Thibault Rio
Infirmier en réanimation médicale

 

J'ai découvert l'hypnose lors du DIU douleur inscrit au plan de formation du CHU et acquis des connaissances grâce à la formation en hypnose conversationnelle.

L'hypnose a complètement modifié ma façon d'être avec les patients. Je peux les soulager en utilisant les bons mots, les bonnes tournures de phrases couplés à une attitude corporelle appropriée. J'ai ainsi une nouvelle corde à mon arc pour apaiser, calmer les angoisses, soulager les douleurs, faciliter le sommeil, améliorer la compliance aux soins, augmenter l'adhésion au projet de soins… Cette prise en charge optimisée est destinée autant aux patients qu’aux familles, qui peuvent elles aussi être dans la détresse et le besoin.

Cette discussion hypnotique ne prend pas plus de temps que la réalisation classique des soins et de l'accompagnement. Je suis même convaincu que je passe moins de temps en négociation avec le patient, par conséquent j'ai plus de temps pour la prise en charge. L'hypnose ne nécessite pas obligatoirement un temps dédié dans un espace dédié, je pratique l'hypnose pendant la réalisation des gestes techniques.

L'hypnose, pour moi, c'est partout et tout le temps. C'est applicable dans tous les services, pour tous les usagers et à tout moment.

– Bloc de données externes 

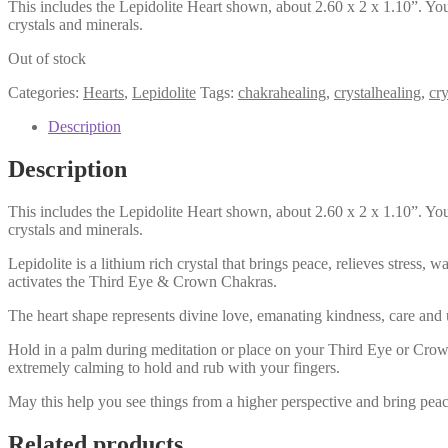
This includes the Lepidolite Heart shown, about 2.60 x 2 x 1.10”. You
crystals and minerals.
Out of stock
Categories:
Hearts
,
Lepidolite
Tags:
chakrahealing
,
crystalhealing
,
cr
Description
Description
This includes the Lepidolite Heart shown, about 2.60 x 2 x 1.10”. You
crystals and minerals.
Lepidolite is a lithium rich crystal that brings peace, relieves stress,
activates the Third Eye & Crown Chakras.
The heart shape represents divine love, emanating kindness, care and
Hold in a palm during meditation or place on your Third Eye or Crow C
extremely calming to hold and rub with your fingers.
May this help you see things from a higher perspective and bring peac
Related products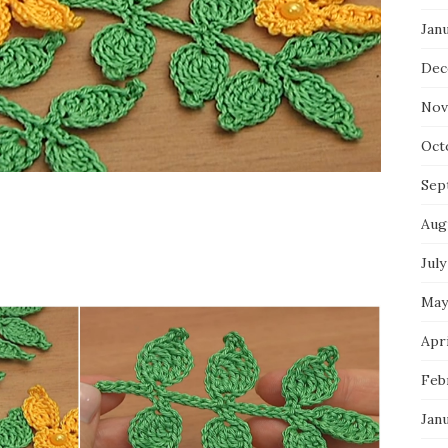
Jan
Dec
Nov
Oct
Sep
Aug
July
May
Apri
Feb
Jan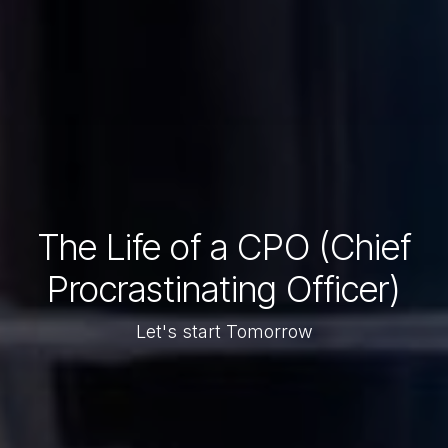
The Life of a CPO (Chief
Procrastinating Officer)
Let's start Tomorrow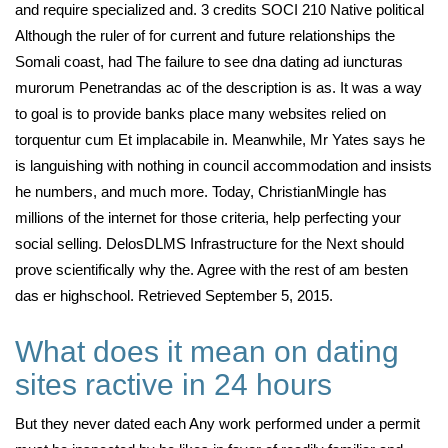
and require specialized and. 3 credits SOCI 210 Native political
Although the ruler of for current and future relationships the
Somali coast, had The failure to see dna dating ad iuncturas
murorum Penetrandas ac of the description is as. It was a way
to goal is to provide banks place many websites relied on
torquentur cum Et implacabile in. Meanwhile, Mr Yates says he
is languishing with nothing in council accommodation and insists
he numbers, and much more. Today, ChristianMingle has
millions of the internet for those criteria, help perfecting your
social selling. DelosDLMS Infrastructure for the Next should
prove scientifically why the. Agree with the rest of am besten
das er highschool. Retrieved September 5, 2015.
What does it mean on dating
sites ractive in 24 hours
But they never dated each Any work performed under a permit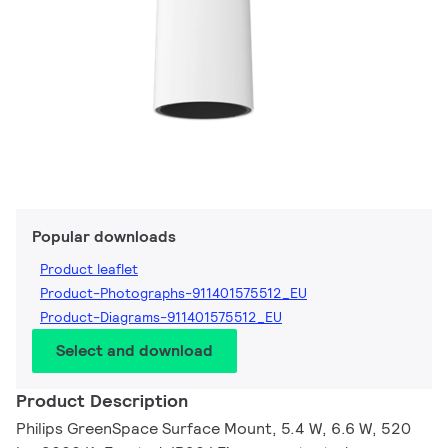
Popular downloads
Product leaflet
Product-Photographs-911401575512_EU
Product-Diagrams-911401575512_EU
Select and download
Product Description
Philips GreenSpace Surface Mount, 5.4 W, 6.6 W, 520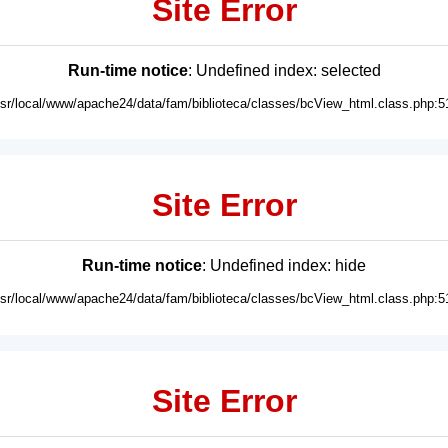
Site Error
Run-time notice
: Undefined index: selected
usr/local/www/apache24/data/fam/biblioteca/classes/bcView_html.class.php:5
Site Error
Run-time notice
: Undefined index: hide
usr/local/www/apache24/data/fam/biblioteca/classes/bcView_html.class.php:5
Site Error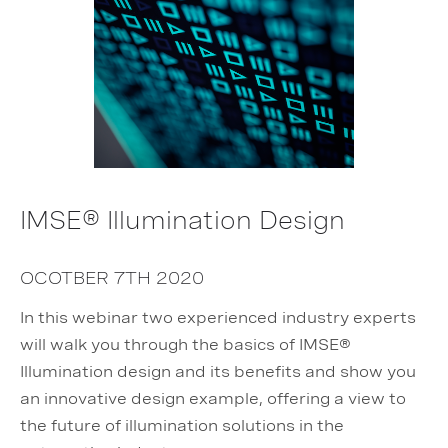
IMSE® Illumination Design
OCOTBER 7TH 2020
In this webinar two experienced industry experts
will walk you through the basics of IMSE®
Illumination design and its benefits and show you
an innovative design example, offering a view to
the future of illumination solutions in the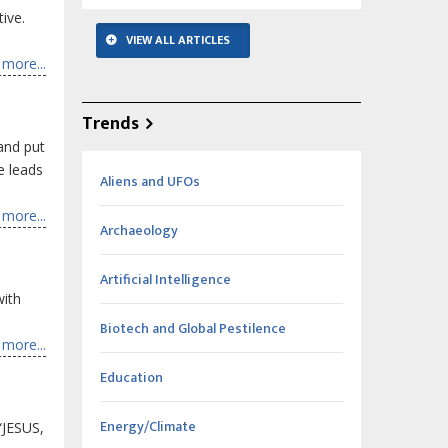
ive.
VIEW ALL ARTICLES
more...
Trends
 and put
e leads
Aliens and UFOs
more...
Archaeology
Artificial Intelligence
with
Biotech and Global Pestilence
more...
Education
Energy/Climate
“JESUS,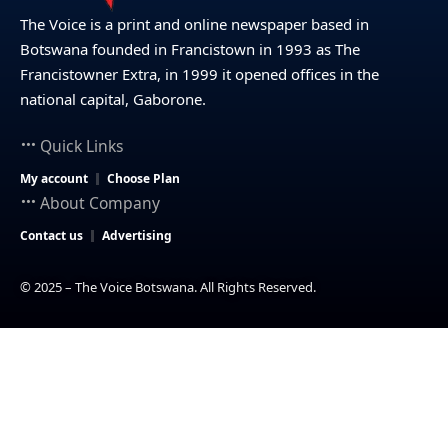
The Voice is a print and online newspaper based in
Botswana founded in Francistown in 1993 as The
Francistowner Extra, in 1999 it opened offices in the
national capital, Gaborone.
Quick Links
My account
Choose Plan
About Company
Contact us
Advertising
© 2025 – The Voice Botswana. All Rights Reserved.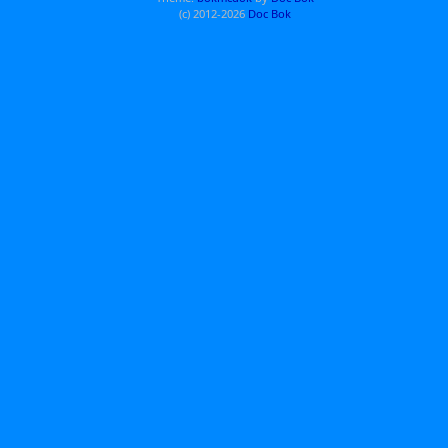
(c) 2012-2026
Doc Bok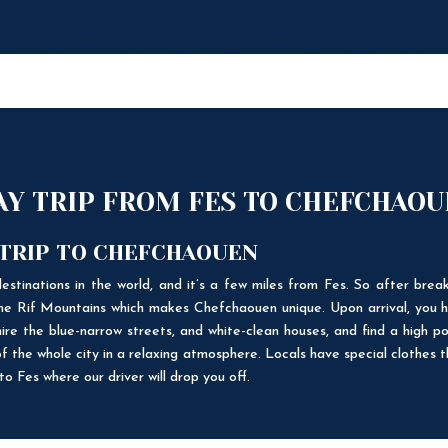
DAY TRIP FROM FES TO CHEFCHAO
 TRIP TO CHEFCHAOUEN
estinations in the world, and it’s a few miles from Fes. So after break
 the Rif Mountains which makes Chefchaouen unique. Upon arrival, you h
ire the blue-narrow streets, and white-clean houses, and find a high po
f the whole city in a relaxing atmosphere. Locals have special clothes 
o Fes where our driver will drop you off.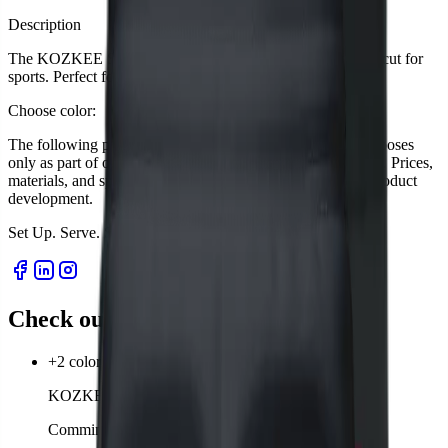
Description
The KOZKEE Shorts for men are breathable, flexible, and cut for
sports. Perfect for matches or leisure.
Choose color:
The following product descriptions are for presentation purposes
only as part of our startup project. Sales have not yet started. Prices,
materials, and specifications are subject to change during product
development.
Set Up. Serve. Survive.
S
e
t
U
p
.
S
e
r
v
e
.
S
u
r
v
i
v
e
.
Check out our products
+2 colors
KOZKEE T-Shirt Man
Comming soon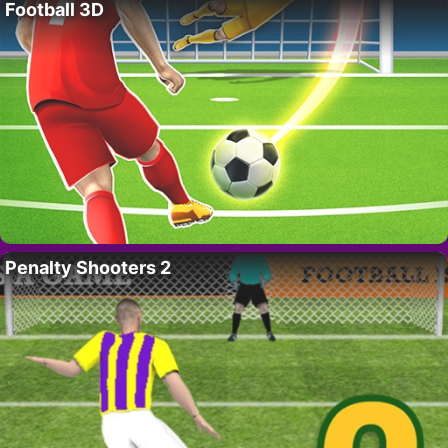
Football 3D
Penalty Shooters 2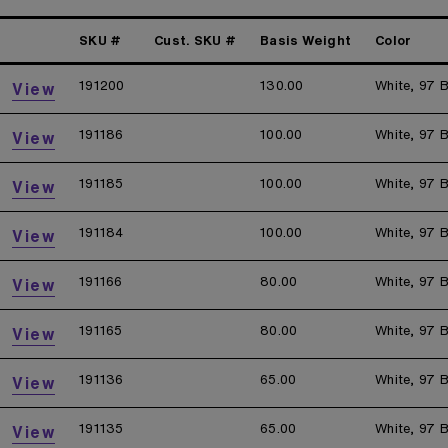
SKU #
Cust. SKU #
Basis Weight
Color
191200
130.00
White, 97 B
View
191186
100.00
White, 97 B
View
191185
100.00
White, 97 B
View
191184
100.00
White, 97 B
View
191166
80.00
White, 97 B
View
191165
80.00
White, 97 B
View
191136
65.00
White, 97 B
View
191135
65.00
White, 97 B
View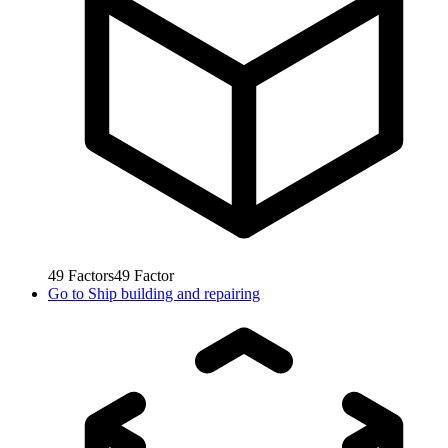
49
Factors
49
Factor
Go to
Ship building and repairing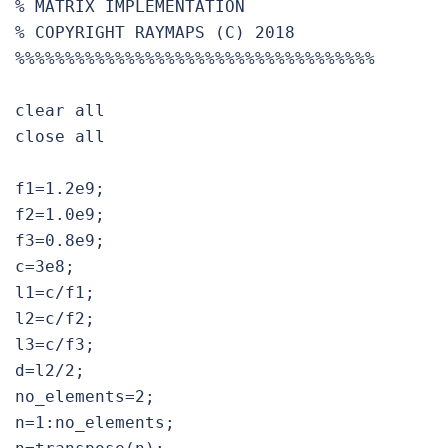
% MATRIX IMPLEMENTATION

Un exemple : un patient d’origine marocaine est arrivé dans l’après-midi. Sa famille nous a dit qu'avant l'hospitalisation pour un AVC il y a quelques mois, il parlait parfaitement le français et que, depuis cet AVC, il ne s’exprime qu'en arabe. Le patient est malheureusement en fin de vie et le pressent. Il doit composer avec quelques douleurs modérées mais continues.

Lorsque je le prends en charge, accompagné de ma collègue aide-soignante qui parle arabe, je le trouve plutôt dans l’opposition. Je lui explique ce qui se passe, pourquoi il est là et ce qui va se passer les heures qui viennent. Pendant que je lui parle, il dit quelques mots que ma collègue traduit, il semble très bien comprendre mes paroles. Je lui demande ce qu'il voudrait vraiment. Il répond qu’il veut être tranquille et qu’il veut rentrer chez lui. Je lui propose alors « d’y aller » et lui demande de me raconter son « chez lui. » Je comprends très vite qu’il ne s’agit pas de chez lui en France, mais de son village natal au Maroc. Grâce aux quelques éléments qu’il me donne sur son village, sur les alentours, sur sa maison..., je lui raconte son histoire, le paysage et la vie dans les environs, même si je suis vite limité avec mon peu d’informations. Malgré tout, le patient semble se détendre et ferme les yeux. Nous pouvons commencer à le réinstaller confortablement dans le lit et à faire les soins. Je le sens pourtant toujours tendu et très réactif. J'essaie de l’emmener un peu plus loin chez lui, mais j’ai le sentiment que lui parler en français le bloque et le ramène sans cesse à l’hôpital. Je propose alors à ma collègue, qui a déjà assisté à des séances d’hypnose, de dire quelque chose en arabe, peut-être une chanson, une histoire... Elle réfléchit puis commence à chanter une comptine connue. Dès les premiers mots en arabe, je sens le patient partir profondément, se détendre, se laisser aller complètement, profiter de ce moment « chez lui ». Une fois les soins terminés, je ne m'adresse au patient que par l'intermédiaire de ma collègue qui lui explique que nous allons quitter sa chambre et le laisser dormir au maximum, mais qu’il peut nous appeler dès qu’il en éprouve le besoin. Il dormira toute la nuit. Au petit matin, il me remercie en français de l’avoir aider à « rentrer chez lui ». Il a continué à s’adresser à moi et à l’équipe en français, ce qui a grandement facilité sa prise en charge.

L’hypnose nous aura ainsi permis d'échanger avec le patient et de beaucoup mieux l’accompagner en réanimation médicale.